The regular season is complete, and Season 3’s League Leaders have finally blossomed into the MML’s first ever Individual Awards! With these Awards on the line in Week 8, several individuals made power plays, while others had more trouble closing than a McMurty’s when the orcs show up after the club.
The sudden and still-unexplained disappearance of The Frozen Thrones’ Varil, who had scored 13 touchdowns by the end of Week 7, left a power vacuum in this category, with several players vying for a League scoring title that had seemed downright impossible to them going into Week 7. When the dust settled, Juken’, of the Skuttle Butts, emerged ahead of the pack by a nose, with 8 TDs on the season. Let rumors of an asterisk by this award be dispelled here and now, as the League policy is clear that you must still be on your team’s roster in the last game of the season in order for your stats to count. Thus, Varil is no more than a ghost and a tale of what could have been.
With Varil out of the picture, Juken’, of the Skuttle Butts, also ran away with the rushing title, becoming only the 2nd player to bust 400 yards running on the season. While his 420 yards are still short of the 430 that Varil had already amassed by the conclusion of Week 7, Juken’ holds the trump card: he’s still around to be crowned S3’s Best Rusher.
Nimphenien who? I told you last week that if that thrower from Thee Grandiose Gladiators didn’t watch out, he was going to get outgunned by the Darvi Bloodwings’ Lilriorn, who passed for 126 yards, 4 more than that other guy we barely remember, in only half the number of games!
Up next, we have a three-way, and not the good kind…it’s all catchers: Zarniss, of the Loren Rockets; Zeshuir, of the Seathiel Treehawks; and Rhasscaeon Aldaloth, of Thee Grandiose Gladiators. They each have 6 catches on the season.
Knob Creek, of Bill COWher Power Hour, is the prototypical brute, with forearms bigger than some beastmen’s legs, knuckles that drag on the ground, and claws that cut through orc armour like skaven cheese…but Week 8 seems to have gotten the best of him, as his team was eliminated from playoff contention, he was unable to knock anyone out, and he was caught from behind in this stat category, at 10 knockouts inflicted, by a skaven, the Skuttle Butts’ Decapitator, with whom he must now share the S3 Biggest Brute award, and whom Mintendo, a minotaur-owned company, ended up selecting instead of him as the face of its new video game, “Decapitor’s Punch-Out!!” Speed kills.
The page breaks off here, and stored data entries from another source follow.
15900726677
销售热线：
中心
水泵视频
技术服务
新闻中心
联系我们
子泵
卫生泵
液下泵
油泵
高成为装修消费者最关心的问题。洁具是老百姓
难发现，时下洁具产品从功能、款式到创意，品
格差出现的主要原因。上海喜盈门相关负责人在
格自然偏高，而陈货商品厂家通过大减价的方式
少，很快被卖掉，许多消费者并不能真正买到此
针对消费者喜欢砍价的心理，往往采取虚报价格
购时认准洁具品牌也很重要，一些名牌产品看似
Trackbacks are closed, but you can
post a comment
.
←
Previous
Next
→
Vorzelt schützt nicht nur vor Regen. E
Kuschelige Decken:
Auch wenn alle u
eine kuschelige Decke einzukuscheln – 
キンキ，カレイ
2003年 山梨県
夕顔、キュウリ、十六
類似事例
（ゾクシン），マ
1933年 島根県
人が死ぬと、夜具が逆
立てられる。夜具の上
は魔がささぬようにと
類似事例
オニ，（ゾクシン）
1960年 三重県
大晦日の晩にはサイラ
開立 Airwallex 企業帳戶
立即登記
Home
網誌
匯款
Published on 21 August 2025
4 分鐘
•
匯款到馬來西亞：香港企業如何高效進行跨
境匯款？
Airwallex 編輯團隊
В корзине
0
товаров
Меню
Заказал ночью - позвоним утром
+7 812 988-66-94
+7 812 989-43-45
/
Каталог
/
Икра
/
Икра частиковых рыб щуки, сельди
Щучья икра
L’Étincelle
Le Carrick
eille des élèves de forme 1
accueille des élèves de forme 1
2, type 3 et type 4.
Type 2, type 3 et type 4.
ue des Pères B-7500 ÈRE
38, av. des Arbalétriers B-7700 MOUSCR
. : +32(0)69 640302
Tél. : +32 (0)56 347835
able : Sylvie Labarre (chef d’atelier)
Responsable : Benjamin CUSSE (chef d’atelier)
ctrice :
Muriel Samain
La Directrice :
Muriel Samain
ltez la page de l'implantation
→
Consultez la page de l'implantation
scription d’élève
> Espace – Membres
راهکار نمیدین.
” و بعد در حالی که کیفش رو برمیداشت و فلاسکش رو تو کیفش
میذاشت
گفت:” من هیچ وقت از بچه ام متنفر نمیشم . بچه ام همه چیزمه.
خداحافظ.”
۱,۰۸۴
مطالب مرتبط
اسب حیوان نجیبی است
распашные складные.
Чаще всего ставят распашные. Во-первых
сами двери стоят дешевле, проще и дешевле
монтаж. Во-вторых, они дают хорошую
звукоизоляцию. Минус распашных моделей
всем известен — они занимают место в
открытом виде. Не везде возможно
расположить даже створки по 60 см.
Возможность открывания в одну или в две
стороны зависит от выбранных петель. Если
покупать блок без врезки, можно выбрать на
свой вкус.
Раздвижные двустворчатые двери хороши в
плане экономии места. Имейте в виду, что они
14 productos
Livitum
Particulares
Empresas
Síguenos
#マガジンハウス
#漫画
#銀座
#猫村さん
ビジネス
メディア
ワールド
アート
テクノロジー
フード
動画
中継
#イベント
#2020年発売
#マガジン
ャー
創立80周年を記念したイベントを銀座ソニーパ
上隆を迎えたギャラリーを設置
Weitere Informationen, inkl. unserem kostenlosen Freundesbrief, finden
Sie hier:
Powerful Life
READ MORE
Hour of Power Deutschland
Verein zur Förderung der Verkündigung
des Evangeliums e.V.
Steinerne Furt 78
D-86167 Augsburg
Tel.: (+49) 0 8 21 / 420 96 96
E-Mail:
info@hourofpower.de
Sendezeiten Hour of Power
Wade, of Leaping Lizard, absolutely silenced any doubts about who was S3’s Most Violent player, bullying his closest competitor, The Green Tide Titans’ Robshank, around the field in their Week 8 matchup, and finishing the season with 10 casualties inflicted.
As if one serial killer wasn’t enough, the League now has two of them haunting your dreams. If you see either of these players coming, run the other way, fast: Velstadt, Royal Aegis, of The Bell Keepers; and Robshank, of The Green Tide Titans. They each killed 2 players in front of thousands of people this season, and they’re getting an award for it.
In the final week of the regular season, Tordeorn, of the Loren Rockets, and Petr, of Praag no5 team, each successfully intercepted a pass, thereby also intercepting some of the glory that had belonged to Marnast, of Cans wes eats it, for most of S3. With merely 1 interception each, they all share the Best Interceptor award.
BEST PUNCHING BAGS
And our final award also ends in perhaps the most miserable tie yet, involving 4 of the League’s biggest losers. The following players, who have each been knocked out 6 times this season, are either gluttons for punishment, or hated by their coaches, or both: Throne Watcher, of The Bell Keepers; Dilgaliel, of the White Owlz; Hoahex, of The Cold Hard Truth; and Hyper Fang, of the Skuttle Butts.